What inspired you to write this piece?
This piece is part of a larger series of apocalyptic eco-poems that comprise an imaginary book called The Book of Other, the poems from this “book” are written in the first and third person and braided throughout a larger manuscript. They’re poems from the future, the near future, about the world during and after various environmental catastrophes. This piece opens with the true story of a cargo ship that capsized and dumped thousands of Hyundais off the coast of Georgia a few years ago. Talk about environmental disaster. The speaker in these poems is basically walking, witnessing.

Is there a city or place, real or imagined, that influences your writing?
I think a lot about that. Calvino’s Invisible Cities is always in grabbing distance. I’ve lived in a lot of places; I was a wanderer for twenty or so years. I’m come to this: I love the energy of cities; I love the energy of wild spaces; I love places where I can hike, dig in the dirt, and grow things. So yes.

Liminal spaces excite me: cliffsides, shorelines. Gregory Orr writes about it in “The Edge as Threshold” when he says a poet needs to go to “that place where energy and intensity concentrate, that place just beyond which chaos and randomness reign.” That’s my spot.

Is there any specific music that aids you through the writing or editing process?
I can only listen to ambient, electronic, post-rock type music when I’m writing. Following the emotional arc, the build-up of a piece of music while writing can be powerful. If there are words, I’ll just sing along. Oh, I can listen to fast punk rock I’m not familiar with, too, because deciphering the lyrics takes attention.

Who typically gets the first read of your work?
The editors who publish it. I’ve traditionally been rotten at sharing poems with other writer friends, though I’ve done a few writing and/or accountability groups over the years. I’m not necessarily advocating for this; I often wish I were wired differently. But that’s a pointless road to go down.

What are you working on currently?
My memoir-in-fragments, Head Case: My Father Alzheimer’s & Other Brainstorms, just came out so I’m winding down from that.
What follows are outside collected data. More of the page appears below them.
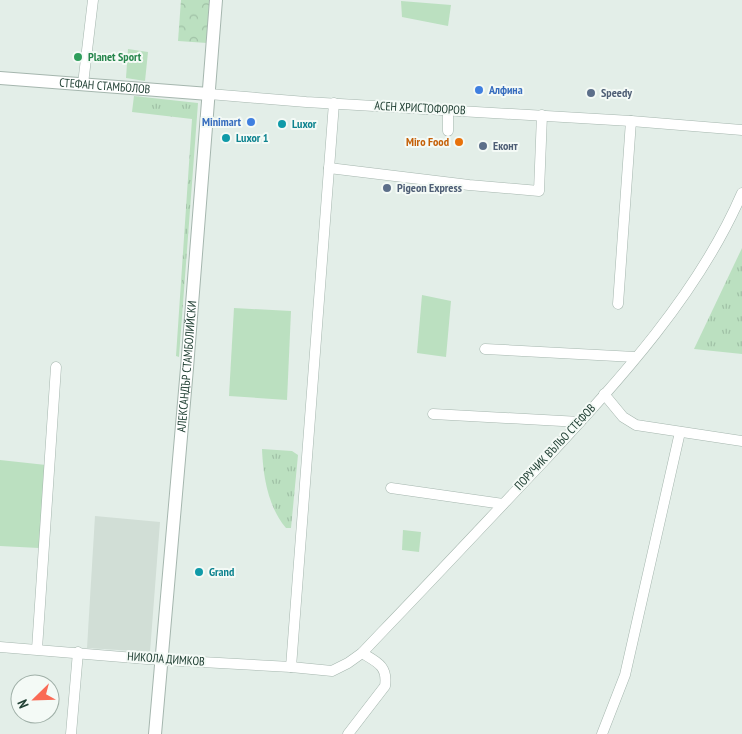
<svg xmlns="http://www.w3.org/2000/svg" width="742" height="734" viewBox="0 0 742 734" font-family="'PT Sans Narrow',sans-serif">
<defs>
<pattern id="grass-tufts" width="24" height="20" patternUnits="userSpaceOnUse" patternTransform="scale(1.25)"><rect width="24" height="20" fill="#bbe0c0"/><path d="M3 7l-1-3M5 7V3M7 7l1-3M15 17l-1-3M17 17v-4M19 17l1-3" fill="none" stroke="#a0c1a6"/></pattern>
<pattern id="forest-crowns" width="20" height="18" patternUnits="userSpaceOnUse" patternTransform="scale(1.25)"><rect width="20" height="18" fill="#bbe0c0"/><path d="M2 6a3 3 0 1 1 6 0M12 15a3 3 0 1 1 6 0" fill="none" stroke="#a0c1a6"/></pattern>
</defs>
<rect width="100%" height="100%" fill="#e3eee8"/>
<!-- built -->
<path fill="#d1ded6" d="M95 516 160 522 150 652 87 648Z"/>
<!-- grass -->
<g fill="url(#grass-tufts)">
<path d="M134 96 198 103 179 357 176 356 192 119 132 112Z"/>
<path d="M742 248V354L694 349Z"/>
<path d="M262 449 292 451 298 455 291 528H286C268 507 263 476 262 449Z"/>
</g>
<!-- forest -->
<path fill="url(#forest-crowns)" d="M181 0H211L207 43 178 41Z"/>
<!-- park -->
<g fill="#bbe0c0">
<path d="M401 1 451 5 448 26 402 17Z"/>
<path d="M128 49 148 52 145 81 126 78Z"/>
<path d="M422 295 451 301 446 357 417 353Z"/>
<path d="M234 308 291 311 287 400 229 396Z"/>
<path d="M0 460 46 465 39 548 0 546Z"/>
<path d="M403 530 421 532 419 552 402 550Z"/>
</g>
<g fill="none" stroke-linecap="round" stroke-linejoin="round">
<!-- minor casing -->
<g stroke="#a5b6ae" stroke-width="11">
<g id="minor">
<path d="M83 84 93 0"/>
<path d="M209 94 306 102 631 121 742 130"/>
<path d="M448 131V113L452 110"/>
<path d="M329 168 469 185 539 191 542 115"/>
<path d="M618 304 631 121"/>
<path d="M485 349 635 357"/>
<path d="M604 394 623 417 636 425 742 441"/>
<path d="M433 414 580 422"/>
<path d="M391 488 503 504"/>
<path d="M0 647 147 659 291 667 332 671 348 663 362 653 381 633C436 576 490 518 545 460 619 380 698 295 742 193"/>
<path d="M37 649 56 367"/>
<path d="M291 667 334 103"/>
<path d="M71 734 78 652"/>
<path d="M348 734 385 686C388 666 377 662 362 653"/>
<path d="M602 734 625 675 680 432"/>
</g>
</g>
<!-- tertiary casing -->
<g stroke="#a5b6ae" stroke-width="14">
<g id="tertiary">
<path id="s1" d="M0 78 209 94"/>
<path id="s2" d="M155 734 187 368 216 0"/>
</g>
</g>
<!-- minor -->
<use href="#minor" stroke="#fff" stroke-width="10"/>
<!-- tertiary -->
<use href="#tertiary" stroke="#fff" stroke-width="12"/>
</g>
<!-- markers -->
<circle fill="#2e9e5b" stroke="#f4faf6" stroke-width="2" cx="78" cy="57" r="5"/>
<g fill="#3f7fe0" stroke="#f4faf6" stroke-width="2">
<circle cx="479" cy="90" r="5"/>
<circle cx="251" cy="122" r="5"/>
</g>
<g fill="#5c6f8a" stroke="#f4faf6" stroke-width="2">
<circle cx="591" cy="93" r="5"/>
<circle cx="483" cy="146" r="5"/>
<circle cx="387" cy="188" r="5"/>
</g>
<g fill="#0f9aa8" stroke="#f4faf6" stroke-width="2">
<circle cx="282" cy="124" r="5"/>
<circle cx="226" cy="138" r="5"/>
<circle cx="199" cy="572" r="5"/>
</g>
<circle fill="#e8710a" stroke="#f4faf6" stroke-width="2" cx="459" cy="142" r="5"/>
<g text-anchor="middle" stroke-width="4" stroke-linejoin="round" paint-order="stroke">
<!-- leisure labels -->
<g font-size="12" font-weight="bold" fill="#27864d" stroke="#f4faf6" text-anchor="start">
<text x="88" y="61">Planet Sport</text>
</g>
<!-- street labels -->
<g font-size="12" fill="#214034" stroke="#f4faf6">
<text dy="4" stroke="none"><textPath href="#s1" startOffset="105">СТЕФАН СТАМБОЛОВ</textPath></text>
<text transform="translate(420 108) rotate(3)" y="4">АСЕН ХРИСТОФОРОВ</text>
<text dy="4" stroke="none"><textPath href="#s2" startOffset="369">АЛЕКСАНДЪР СТАМБОЛИЙСКИ</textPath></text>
<text transform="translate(555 447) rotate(-47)" y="4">ПОРУЧИК ВЪЛЬО СТЕФОВ</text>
<text transform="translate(166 659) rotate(4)" y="4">НИКОЛА ДИМКОВ</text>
</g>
<!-- shop labels -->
<g font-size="12" font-weight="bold" fill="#366cbe" stroke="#f4faf6" text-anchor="start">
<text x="489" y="94">Алфина</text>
<text x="241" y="126" text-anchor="end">Minimart</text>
</g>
<!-- service labels -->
<g font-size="12" font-weight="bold" fill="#4e5e75" stroke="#f4faf6" text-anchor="start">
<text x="601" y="97">Speedy</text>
<text x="493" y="150">Еконт</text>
<text x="397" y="192">Pigeon Express</text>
</g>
<!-- culture labels -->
<g font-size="12" font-weight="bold" fill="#0d838f" stroke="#f4faf6" text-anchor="start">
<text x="292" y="128">Luxor</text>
<text x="236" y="142">Luxor 1</text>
<text x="209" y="576">Grand</text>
</g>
<!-- food labels -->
<g font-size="12" font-weight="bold" fill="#c56008" stroke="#f4faf6" text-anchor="end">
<text x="449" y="146">Miro Food</text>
</g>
</g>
<!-- north arrow -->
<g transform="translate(35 699) rotate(247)"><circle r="24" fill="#f4faf6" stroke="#a0b0a8"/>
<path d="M0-4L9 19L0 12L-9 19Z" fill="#fa6a55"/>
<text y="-8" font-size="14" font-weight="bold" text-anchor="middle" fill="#214034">N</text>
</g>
</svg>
But I have two or three poetry manuscripts I’m tinkering with and two books of essays, one about plants and one about circles.

What are you reading right now?
Currently in the middle of two poetry collections: Morgan Parker’s Magical Negro and Mark Leidner’s Returning the Sword to the Stone; nonfiction: Barry Lopez’s 1978 book, Of Wolves and Men and some Wendell Berry essays from the same era; Carlo Rovelli’s The Order of Time; and fiction: Louise Erdrich’s The Plague of Doves.


ALEXIS ORGERA is a writer, editor, and publisher living in North Carolina. She’s the author of two poetry collections, How Like Foreign Objects and Dust Jacket, and a memoir-in-fragments, Head Case: My Father, Alzheimer’s & Other Brainstorms (Kore Press). She spends much of her free time walking in the woods, digging in the soil, and recently writing eco-apocalypse poems from the vantage of the near future.